→ AIM
Rewrite all of the lines below, swapping every occurrence of "colour" for "color" and leaving everything else unchanged.

→ MATERIAL FOR THIS EXERCISE
####
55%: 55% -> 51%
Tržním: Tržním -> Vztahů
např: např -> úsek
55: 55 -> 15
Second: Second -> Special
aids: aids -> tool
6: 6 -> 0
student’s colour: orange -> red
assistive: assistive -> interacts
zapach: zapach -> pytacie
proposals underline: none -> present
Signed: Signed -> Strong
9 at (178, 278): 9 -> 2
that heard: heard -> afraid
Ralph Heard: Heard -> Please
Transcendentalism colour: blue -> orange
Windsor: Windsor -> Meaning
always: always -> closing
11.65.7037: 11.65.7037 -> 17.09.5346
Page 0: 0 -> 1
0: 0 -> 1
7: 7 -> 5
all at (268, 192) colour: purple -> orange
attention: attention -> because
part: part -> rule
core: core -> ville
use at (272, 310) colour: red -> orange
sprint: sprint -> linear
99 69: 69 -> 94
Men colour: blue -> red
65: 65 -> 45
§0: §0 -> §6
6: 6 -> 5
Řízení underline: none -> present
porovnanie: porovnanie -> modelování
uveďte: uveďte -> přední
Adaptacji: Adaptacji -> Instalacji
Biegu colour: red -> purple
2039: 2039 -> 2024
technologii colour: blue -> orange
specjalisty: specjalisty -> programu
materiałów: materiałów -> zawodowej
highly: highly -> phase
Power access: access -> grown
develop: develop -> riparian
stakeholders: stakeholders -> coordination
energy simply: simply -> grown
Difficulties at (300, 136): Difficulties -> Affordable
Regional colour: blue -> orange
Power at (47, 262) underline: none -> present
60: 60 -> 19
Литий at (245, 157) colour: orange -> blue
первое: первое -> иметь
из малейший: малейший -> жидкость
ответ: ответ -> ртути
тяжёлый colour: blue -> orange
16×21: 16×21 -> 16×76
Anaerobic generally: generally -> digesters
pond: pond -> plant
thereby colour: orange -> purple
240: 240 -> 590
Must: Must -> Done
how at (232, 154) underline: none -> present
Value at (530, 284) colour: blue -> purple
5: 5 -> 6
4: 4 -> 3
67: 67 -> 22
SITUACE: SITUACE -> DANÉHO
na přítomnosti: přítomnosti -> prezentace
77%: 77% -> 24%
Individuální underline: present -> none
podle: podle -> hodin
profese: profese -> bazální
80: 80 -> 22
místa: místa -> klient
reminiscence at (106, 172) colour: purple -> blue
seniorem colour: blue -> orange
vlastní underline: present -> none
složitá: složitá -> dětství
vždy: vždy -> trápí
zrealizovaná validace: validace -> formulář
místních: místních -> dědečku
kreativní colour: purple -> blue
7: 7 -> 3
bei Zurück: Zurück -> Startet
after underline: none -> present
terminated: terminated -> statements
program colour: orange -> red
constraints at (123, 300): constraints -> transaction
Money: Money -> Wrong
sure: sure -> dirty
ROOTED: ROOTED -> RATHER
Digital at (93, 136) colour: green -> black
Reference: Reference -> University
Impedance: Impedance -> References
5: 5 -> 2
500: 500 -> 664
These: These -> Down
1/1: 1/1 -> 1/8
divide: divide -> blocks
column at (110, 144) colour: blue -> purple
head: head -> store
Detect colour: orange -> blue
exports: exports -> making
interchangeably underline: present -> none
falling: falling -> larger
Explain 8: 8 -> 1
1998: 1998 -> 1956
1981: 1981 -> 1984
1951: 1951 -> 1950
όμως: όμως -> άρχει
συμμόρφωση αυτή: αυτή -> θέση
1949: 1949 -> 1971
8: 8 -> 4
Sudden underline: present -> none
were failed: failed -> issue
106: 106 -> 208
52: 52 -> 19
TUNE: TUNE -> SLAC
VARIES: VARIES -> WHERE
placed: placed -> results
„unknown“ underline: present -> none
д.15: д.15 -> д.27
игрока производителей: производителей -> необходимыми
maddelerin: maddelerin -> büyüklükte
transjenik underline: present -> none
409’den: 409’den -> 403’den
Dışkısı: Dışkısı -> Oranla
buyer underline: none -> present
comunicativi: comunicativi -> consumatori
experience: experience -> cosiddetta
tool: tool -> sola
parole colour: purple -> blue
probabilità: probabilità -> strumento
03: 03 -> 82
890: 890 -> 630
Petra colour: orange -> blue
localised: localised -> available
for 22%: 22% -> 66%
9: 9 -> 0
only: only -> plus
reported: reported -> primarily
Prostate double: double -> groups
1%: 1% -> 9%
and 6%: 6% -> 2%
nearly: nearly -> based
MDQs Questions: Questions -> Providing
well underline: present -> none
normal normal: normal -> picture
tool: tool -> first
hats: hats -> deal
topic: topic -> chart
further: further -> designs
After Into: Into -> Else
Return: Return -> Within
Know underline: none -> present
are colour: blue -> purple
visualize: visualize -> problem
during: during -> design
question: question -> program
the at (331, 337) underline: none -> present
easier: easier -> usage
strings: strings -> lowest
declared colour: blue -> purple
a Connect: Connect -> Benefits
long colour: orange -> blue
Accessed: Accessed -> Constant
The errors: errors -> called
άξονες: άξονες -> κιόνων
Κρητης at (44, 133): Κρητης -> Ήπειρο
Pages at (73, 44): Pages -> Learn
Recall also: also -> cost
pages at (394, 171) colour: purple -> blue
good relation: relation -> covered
####
→ EXERCISE SOLUTION
55%: 55% -> 51%
Tržním: Tržním -> Vztahů
např: např -> úsek
55: 55 -> 15
Second: Second -> Special
aids: aids -> tool
6: 6 -> 0
student’s color: orange -> red
assistive: assistive -> interacts
zapach: zapach -> pytacie
proposals underline: none -> present
Signed: Signed -> Strong
9 at (178, 278): 9 -> 2
that heard: heard -> afraid
Ralph Heard: Heard -> Please
Transcendentalism color: blue -> orange
Windsor: Windsor -> Meaning
always: always -> closing
11.65.7037: 11.65.7037 -> 17.09.5346
Page 0: 0 -> 1
0: 0 -> 1
7: 7 -> 5
all at (268, 192) color: purple -> orange
attention: attention -> because
part: part -> rule
core: core -> ville
use at (272, 310) color: red -> orange
sprint: sprint -> linear
99 69: 69 -> 94
Men color: blue -> red
65: 65 -> 45
§0: §0 -> §6
6: 6 -> 5
Řízení underline: none -> present
porovnanie: porovnanie -> modelování
uveďte: uveďte -> přední
Adaptacji: Adaptacji -> Instalacji
Biegu color: red -> purple
2039: 2039 -> 2024
technologii color: blue -> orange
specjalisty: specjalisty -> programu
materiałów: materiałów -> zawodowej
highly: highly -> phase
Power access: access -> grown
develop: develop -> riparian
stakeholders: stakeholders -> coordination
energy simply: simply -> grown
Difficulties at (300, 136): Difficulties -> Affordable
Regional color: blue -> orange
Power at (47, 262) underline: none -> present
60: 60 -> 19
Литий at (245, 157) color: orange -> blue
первое: первое -> иметь
из малейший: малейший -> жидкость
ответ: ответ -> ртути
тяжёлый color: blue -> orange
16×21: 16×21 -> 16×76
Anaerobic generally: generally -> digesters
pond: pond -> plant
thereby color: orange -> purple
240: 240 -> 590
Must: Must -> Done
how at (232, 154) underline: none -> present
Value at (530, 284) color: blue -> purple
5: 5 -> 6
4: 4 -> 3
67: 67 -> 22
SITUACE: SITUACE -> DANÉHO
na přítomnosti: přítomnosti -> prezentace
77%: 77% -> 24%
Individuální underline: present -> none
podle: podle -> hodin
profese: profese -> bazální
80: 80 -> 22
místa: místa -> klient
reminiscence at (106, 172) color: purple -> blue
seniorem color: blue -> orange
vlastní underline: present -> none
složitá: složitá -> dětství
vždy: vždy -> trápí
zrealizovaná validace: validace -> formulář
místních: místních -> dědečku
kreativní color: purple -> blue
7: 7 -> 3
bei Zurück: Zurück -> Startet
after underline: none -> present
terminated: terminated -> statements
program color: orange -> red
constraints at (123, 300): constraints -> transaction
Money: Money -> Wrong
sure: sure -> dirty
ROOTED: ROOTED -> RATHER
Digital at (93, 136) color: green -> black
Reference: Reference -> University
Impedance: Impedance -> References
5: 5 -> 2
500: 500 -> 664
These: These -> Down
1/1: 1/1 -> 1/8
divide: divide -> blocks
column at (110, 144) color: blue -> purple
head: head -> store
Detect color: orange -> blue
exports: exports -> making
interchangeably underline: present -> none
falling: falling -> larger
Explain 8: 8 -> 1
1998: 1998 -> 1956
1981: 1981 -> 1984
1951: 1951 -> 1950
όμως: όμως -> άρχει
συμμόρφωση αυτή: αυτή -> θέση
1949: 1949 -> 1971
8: 8 -> 4
Sudden underline: present -> none
were failed: failed -> issue
106: 106 -> 208
52: 52 -> 19
TUNE: TUNE -> SLAC
VARIES: VARIES -> WHERE
placed: placed -> results
„unknown“ underline: present -> none
д.15: д.15 -> д.27
игрока производителей: производителей -> необходимыми
maddelerin: maddelerin -> büyüklükte
transjenik underline: present -> none
409’den: 409’den -> 403’den
Dışkısı: Dışkısı -> Oranla
buyer underline: none -> present
comunicativi: comunicativi -> consumatori
experience: experience -> cosiddetta
tool: tool -> sola
parole color: purple -> blue
probabilità: probabilità -> strumento
03: 03 -> 82
890: 890 -> 630
Petra color: orange -> blue
localised: localised -> available
for 22%: 22% -> 66%
9: 9 -> 0
only: only -> plus
reported: reported -> primarily
Prostate double: double -> groups
1%: 1% -> 9%
and 6%: 6% -> 2%
nearly: nearly -> based
MDQs Questions: Questions -> Providing
well underline: present -> none
normal normal: normal -> picture
tool: tool -> first
hats: hats -> deal
topic: topic -> chart
further: further -> designs
After Into: Into -> Else
Return: Return -> Within
Know underline: none -> present
are color: blue -> purple
visualize: visualize -> problem
during: during -> design
question: question -> program
the at (331, 337) underline: none -> present
easier: easier -> usage
strings: strings -> lowest
declared color: blue -> purple
a Connect: Connect -> Benefits
long color: orange -> blue
Accessed: Accessed -> Constant
The errors: errors -> called
άξονες: άξονες -> κιόνων
Κρητης at (44, 133): Κρητης -> Ήπειρο
Pages at (73, 44): Pages -> Learn
Recall also: also -> cost
pages at (394, 171) color: purple -> blue
good relation: relation -> covered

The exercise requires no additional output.